Het zou goed kunnen dat het wel of niet zijn van een zoetekauw genetisch bepaald is, aldus nieuw onderzoek. Er werd een link gevonden tussen de hoeveelheid consumptie van zoete dingen en een bepaald hormoon.

Regulering consumptie zoete snacks
Onderzoek op dieren heeft gesuggereerd dat een hormoon dat in de lever wordt geproduceerd de consumptie van zoet eten en drinken reguleert. Nieuw onderzoek is verder gegaan met het ontdekken van de link tussen biologie en gedrag en heeft gevonden dat het hebben van een voorkeur voor zoet inderdaad nog wel eens genetisch bepaald kan zijn.

A-allel
Matthew P. Gillum, een van de onderzoekers en assistent professor aan de Universiteit van Kopenhagen, geeft aan dat ze geïnteresseerd waren in het onderzoeken van de a-allel, wat een veelvoorkomende variant van het FGF21 gen is en wordt geassocieerd met een hoge consumptie van suikerrijke producten door mensen.
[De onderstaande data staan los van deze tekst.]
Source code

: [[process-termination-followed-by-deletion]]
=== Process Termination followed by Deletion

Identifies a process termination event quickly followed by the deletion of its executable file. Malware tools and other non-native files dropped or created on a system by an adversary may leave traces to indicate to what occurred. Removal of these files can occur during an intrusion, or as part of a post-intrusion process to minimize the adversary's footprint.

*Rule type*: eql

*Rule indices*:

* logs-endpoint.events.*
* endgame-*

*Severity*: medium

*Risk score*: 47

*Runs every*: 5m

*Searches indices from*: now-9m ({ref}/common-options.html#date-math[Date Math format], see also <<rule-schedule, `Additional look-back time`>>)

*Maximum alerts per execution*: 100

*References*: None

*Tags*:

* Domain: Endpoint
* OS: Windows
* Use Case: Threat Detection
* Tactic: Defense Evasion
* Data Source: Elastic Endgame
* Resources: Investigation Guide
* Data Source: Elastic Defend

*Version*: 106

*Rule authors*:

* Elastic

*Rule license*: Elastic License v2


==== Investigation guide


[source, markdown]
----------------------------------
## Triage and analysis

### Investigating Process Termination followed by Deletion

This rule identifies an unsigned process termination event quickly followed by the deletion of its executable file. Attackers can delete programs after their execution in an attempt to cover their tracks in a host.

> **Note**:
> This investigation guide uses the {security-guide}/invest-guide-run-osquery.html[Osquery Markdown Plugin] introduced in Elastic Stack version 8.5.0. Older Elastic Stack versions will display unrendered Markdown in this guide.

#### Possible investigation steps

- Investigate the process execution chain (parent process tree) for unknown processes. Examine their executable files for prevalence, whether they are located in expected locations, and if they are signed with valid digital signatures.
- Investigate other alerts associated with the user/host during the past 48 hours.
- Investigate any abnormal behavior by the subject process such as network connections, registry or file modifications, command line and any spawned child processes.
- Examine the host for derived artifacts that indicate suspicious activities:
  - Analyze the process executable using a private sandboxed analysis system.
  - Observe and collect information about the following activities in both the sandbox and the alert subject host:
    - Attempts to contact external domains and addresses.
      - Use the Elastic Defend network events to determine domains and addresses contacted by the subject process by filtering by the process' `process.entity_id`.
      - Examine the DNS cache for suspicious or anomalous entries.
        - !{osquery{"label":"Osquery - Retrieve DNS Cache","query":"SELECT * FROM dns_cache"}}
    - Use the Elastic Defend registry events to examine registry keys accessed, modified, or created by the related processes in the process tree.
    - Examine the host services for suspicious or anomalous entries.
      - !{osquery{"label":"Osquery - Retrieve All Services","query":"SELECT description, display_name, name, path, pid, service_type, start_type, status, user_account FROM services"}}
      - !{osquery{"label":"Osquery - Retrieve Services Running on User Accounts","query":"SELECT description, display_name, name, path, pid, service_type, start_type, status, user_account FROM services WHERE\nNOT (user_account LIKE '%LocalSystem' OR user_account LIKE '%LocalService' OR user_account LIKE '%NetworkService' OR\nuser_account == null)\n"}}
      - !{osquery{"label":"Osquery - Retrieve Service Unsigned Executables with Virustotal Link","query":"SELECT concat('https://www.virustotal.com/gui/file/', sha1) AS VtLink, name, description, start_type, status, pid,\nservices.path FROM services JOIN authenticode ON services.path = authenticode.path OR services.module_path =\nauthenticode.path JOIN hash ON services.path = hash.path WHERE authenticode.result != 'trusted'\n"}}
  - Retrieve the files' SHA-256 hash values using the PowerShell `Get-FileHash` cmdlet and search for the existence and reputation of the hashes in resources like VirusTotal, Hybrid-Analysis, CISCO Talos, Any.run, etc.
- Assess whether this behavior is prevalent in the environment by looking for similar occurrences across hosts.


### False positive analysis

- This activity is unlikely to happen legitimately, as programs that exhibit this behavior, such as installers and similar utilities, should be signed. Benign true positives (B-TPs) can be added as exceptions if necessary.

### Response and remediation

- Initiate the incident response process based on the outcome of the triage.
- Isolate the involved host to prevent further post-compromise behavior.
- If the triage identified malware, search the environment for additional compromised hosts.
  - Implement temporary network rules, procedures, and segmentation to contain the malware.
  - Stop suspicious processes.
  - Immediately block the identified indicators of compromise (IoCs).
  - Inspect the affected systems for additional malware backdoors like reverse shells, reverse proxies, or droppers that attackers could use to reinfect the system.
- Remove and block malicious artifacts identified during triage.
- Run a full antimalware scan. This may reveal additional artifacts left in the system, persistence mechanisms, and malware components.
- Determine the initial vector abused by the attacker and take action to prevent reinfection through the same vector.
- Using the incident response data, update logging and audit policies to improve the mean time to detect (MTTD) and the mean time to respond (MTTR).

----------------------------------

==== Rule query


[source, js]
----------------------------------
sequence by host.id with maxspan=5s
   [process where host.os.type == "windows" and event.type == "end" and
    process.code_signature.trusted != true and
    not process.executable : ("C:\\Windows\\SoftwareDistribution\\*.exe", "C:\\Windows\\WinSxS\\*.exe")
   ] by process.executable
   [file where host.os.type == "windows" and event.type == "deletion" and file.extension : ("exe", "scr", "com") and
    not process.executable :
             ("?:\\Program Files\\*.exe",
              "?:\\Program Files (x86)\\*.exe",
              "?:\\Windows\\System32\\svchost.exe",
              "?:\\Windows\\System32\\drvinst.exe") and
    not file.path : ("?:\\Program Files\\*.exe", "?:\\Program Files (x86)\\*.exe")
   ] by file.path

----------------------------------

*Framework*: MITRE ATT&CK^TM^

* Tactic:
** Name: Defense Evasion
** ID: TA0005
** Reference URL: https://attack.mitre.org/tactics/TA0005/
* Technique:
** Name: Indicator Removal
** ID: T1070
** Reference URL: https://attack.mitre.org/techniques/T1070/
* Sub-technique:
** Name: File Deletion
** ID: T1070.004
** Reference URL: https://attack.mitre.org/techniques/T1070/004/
Voeding en (mond)gezondheid
Doordat de wereld van wetenschap en gezondheid steeds meer leert over de rol van voeding bij (mond)gezondheid bestaat er meer interesse om biologische mechanismes die eetpatronen beïnvloeden te begrijpen. Er werd specifiek naar FGF21 gekeken, aangezien al eerder is gebleken dat deze nog wel eens de suikerinname zou kunnen beïnvloeden.

Eerste onderzoek
Om dit te doen werden twee gerelateerde onderzoeken uitgevoerd. In de eerst werd data gebruikt van de Inter99 studie: een genetisch onderzoek onder Denen tussen de 30 en 60 jaar, die bloed hebben afgegeven en 198 verschillende vragen over hun voedingspatronen hebben beantwoord.

Hierbij werd gekeken naar hoe de variatie van hormonen combineert met de consumptie van zoete dingen. Een variatie van FGF21, de rs838133 a-allel kwam hier zeer sterk uit – de deelnemers met deze gen-variatie hadden 19% meer kans om in de top 3 van meest zoet-consumerende deelnemers voor te komen, terwijl ze niet per se meer calorieën innamen. Ook hadden ze over het algemeen een lager BMI. Wel was de kans op roken of alcohol consumptie ook hoger bij mensen met deze allel.

Tweede onderzoek
Voor de tweede studie werd een klinisch experiment uitgevoerd met 51 gezonde mannen tussen de 18 en 39 jaar en een normaal BMI. Dit onderzoek vond een omgekeerde relatie tussen FGF21 niveaus en een voorkeur voor zoet. Deelnemers die niet van zoete snacks hielden hadden 51% meer kans op FGF21 in hun bloed dan diegenen die wel van zoete snacks hielden.

Vervolgens werden 41 van de deelnemers teruggehaald en gevraagd om 12 uur te vasten, gevolgd bij een consumptie van 75 gram sucrose. Hierna bleek dat de FGF21 niveaus dramatisch verhoogden bij zowel de groep die wel als niet van zoete snacks hield. Dit suggereert dus ook dat het hormoon helpt bij de regulatie van zoete consumptie.